#### [Exercise requirements]
Print exactly the lines below between the line holding "Официальный сервис" and the line holding "Нажимая на кнопку", inclusive, and nothing more.

#### [Data for analysis]

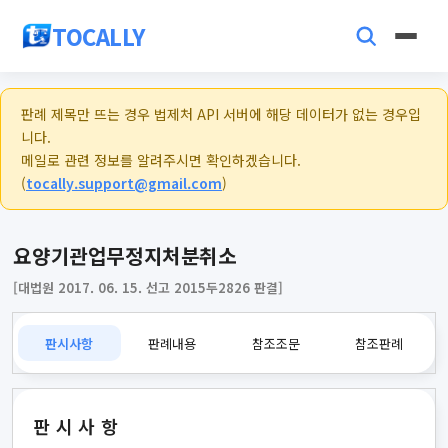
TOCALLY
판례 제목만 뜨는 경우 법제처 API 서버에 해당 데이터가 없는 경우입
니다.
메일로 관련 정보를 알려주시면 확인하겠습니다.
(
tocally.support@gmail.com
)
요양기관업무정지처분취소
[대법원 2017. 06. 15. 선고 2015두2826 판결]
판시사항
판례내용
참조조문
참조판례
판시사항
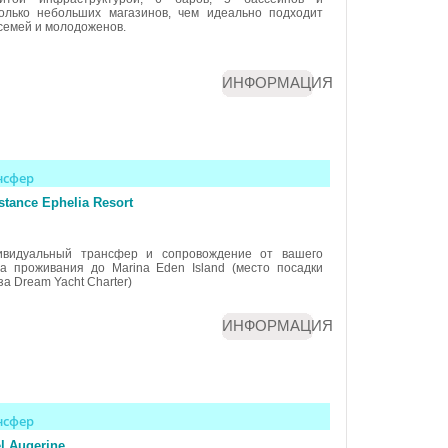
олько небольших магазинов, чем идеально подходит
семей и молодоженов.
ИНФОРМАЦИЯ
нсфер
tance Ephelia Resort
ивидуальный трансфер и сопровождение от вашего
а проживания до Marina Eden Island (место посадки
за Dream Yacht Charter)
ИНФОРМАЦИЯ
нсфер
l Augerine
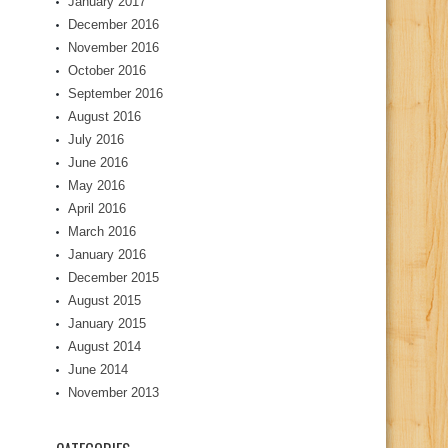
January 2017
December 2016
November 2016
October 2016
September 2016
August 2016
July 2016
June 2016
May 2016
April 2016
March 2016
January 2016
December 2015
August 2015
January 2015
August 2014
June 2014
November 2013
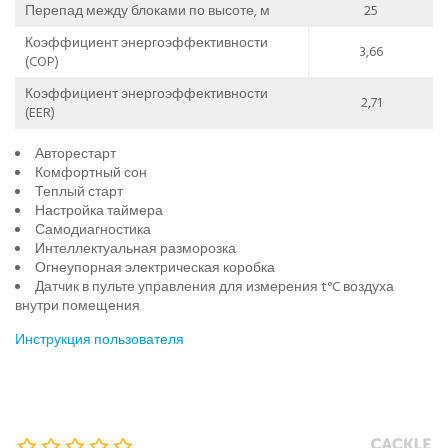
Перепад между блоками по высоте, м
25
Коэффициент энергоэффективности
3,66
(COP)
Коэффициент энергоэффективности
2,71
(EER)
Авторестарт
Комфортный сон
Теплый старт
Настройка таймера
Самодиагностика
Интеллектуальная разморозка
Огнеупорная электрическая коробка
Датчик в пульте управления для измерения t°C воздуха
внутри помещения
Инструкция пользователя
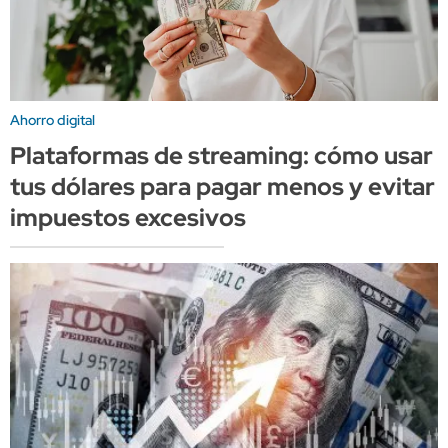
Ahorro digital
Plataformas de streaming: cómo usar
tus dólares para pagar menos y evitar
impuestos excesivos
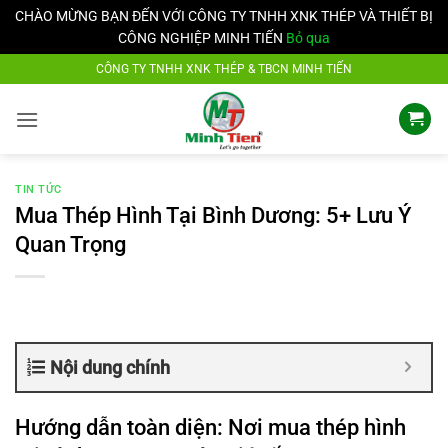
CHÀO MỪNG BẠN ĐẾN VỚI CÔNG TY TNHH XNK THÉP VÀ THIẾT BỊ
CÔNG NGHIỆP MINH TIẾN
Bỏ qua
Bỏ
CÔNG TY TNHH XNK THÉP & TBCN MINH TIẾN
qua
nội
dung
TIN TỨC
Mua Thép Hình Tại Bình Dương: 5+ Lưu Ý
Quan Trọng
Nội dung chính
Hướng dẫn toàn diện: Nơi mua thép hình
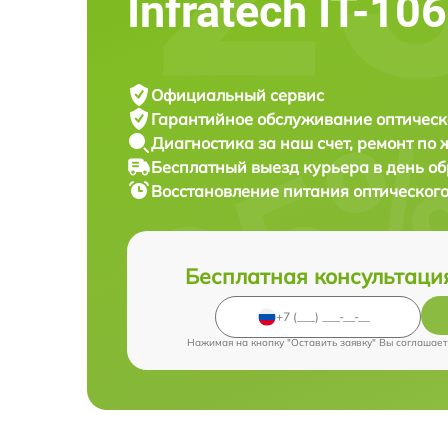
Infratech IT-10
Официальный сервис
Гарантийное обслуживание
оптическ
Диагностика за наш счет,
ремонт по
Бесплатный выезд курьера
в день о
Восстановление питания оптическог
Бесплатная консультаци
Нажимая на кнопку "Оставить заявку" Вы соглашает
--
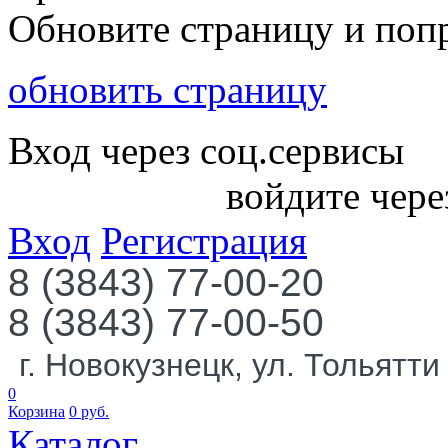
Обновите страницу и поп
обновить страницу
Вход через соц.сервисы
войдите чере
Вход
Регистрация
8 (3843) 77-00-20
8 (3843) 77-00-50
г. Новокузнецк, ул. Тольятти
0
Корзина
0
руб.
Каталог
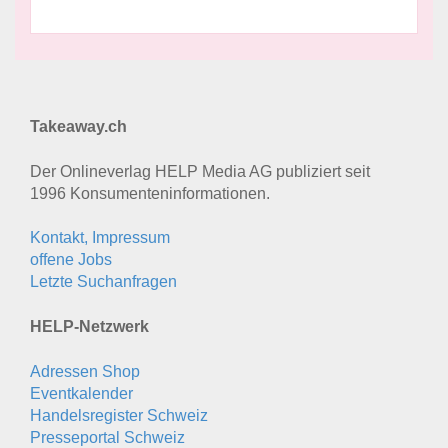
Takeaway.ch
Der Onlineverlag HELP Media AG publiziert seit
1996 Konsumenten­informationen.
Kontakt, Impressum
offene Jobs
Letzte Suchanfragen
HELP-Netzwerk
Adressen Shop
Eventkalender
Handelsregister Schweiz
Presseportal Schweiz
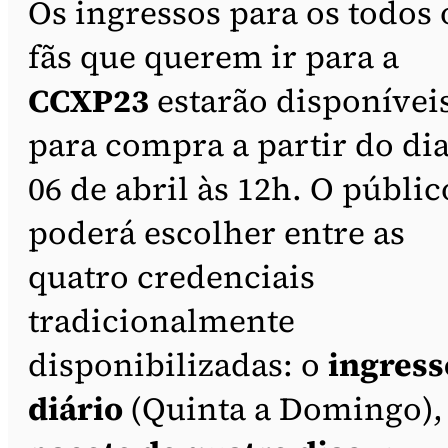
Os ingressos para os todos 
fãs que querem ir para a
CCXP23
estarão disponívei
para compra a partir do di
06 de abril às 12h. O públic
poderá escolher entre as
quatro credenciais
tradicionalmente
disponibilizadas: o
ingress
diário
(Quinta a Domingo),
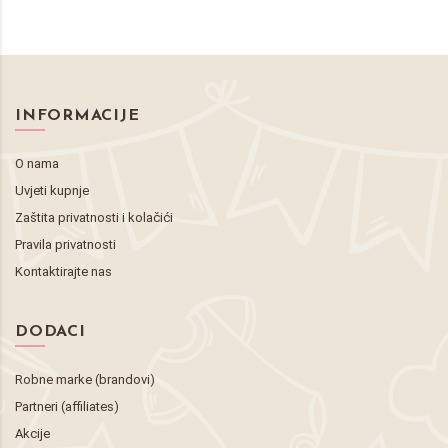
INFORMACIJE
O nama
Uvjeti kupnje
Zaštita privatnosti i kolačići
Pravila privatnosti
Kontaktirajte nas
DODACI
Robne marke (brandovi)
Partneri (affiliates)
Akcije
* * *
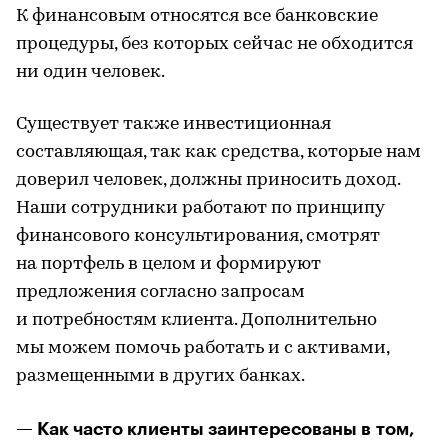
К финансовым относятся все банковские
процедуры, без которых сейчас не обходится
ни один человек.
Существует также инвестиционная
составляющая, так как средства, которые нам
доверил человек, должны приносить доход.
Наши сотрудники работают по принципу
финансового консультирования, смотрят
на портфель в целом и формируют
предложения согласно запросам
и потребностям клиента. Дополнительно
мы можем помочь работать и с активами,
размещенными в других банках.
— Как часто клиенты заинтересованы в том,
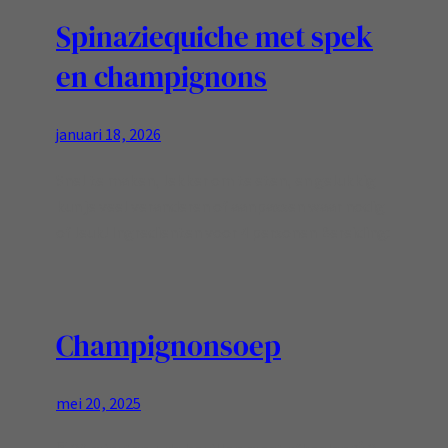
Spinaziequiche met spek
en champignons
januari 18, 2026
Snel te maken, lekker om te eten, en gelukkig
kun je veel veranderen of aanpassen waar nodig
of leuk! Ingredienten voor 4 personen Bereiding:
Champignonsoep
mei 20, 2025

#### [Answer to this exercise]
Официальный сервис
Гарантийное обслуживание
оптическ
Диагностика за наш счет,
ремонт по
Бесплатный выезд курьера
в день о
Восстановление питания оптическог
Бесплатная консультаци
Нажимая на кнопку "Оставить заявку" Вы соглашает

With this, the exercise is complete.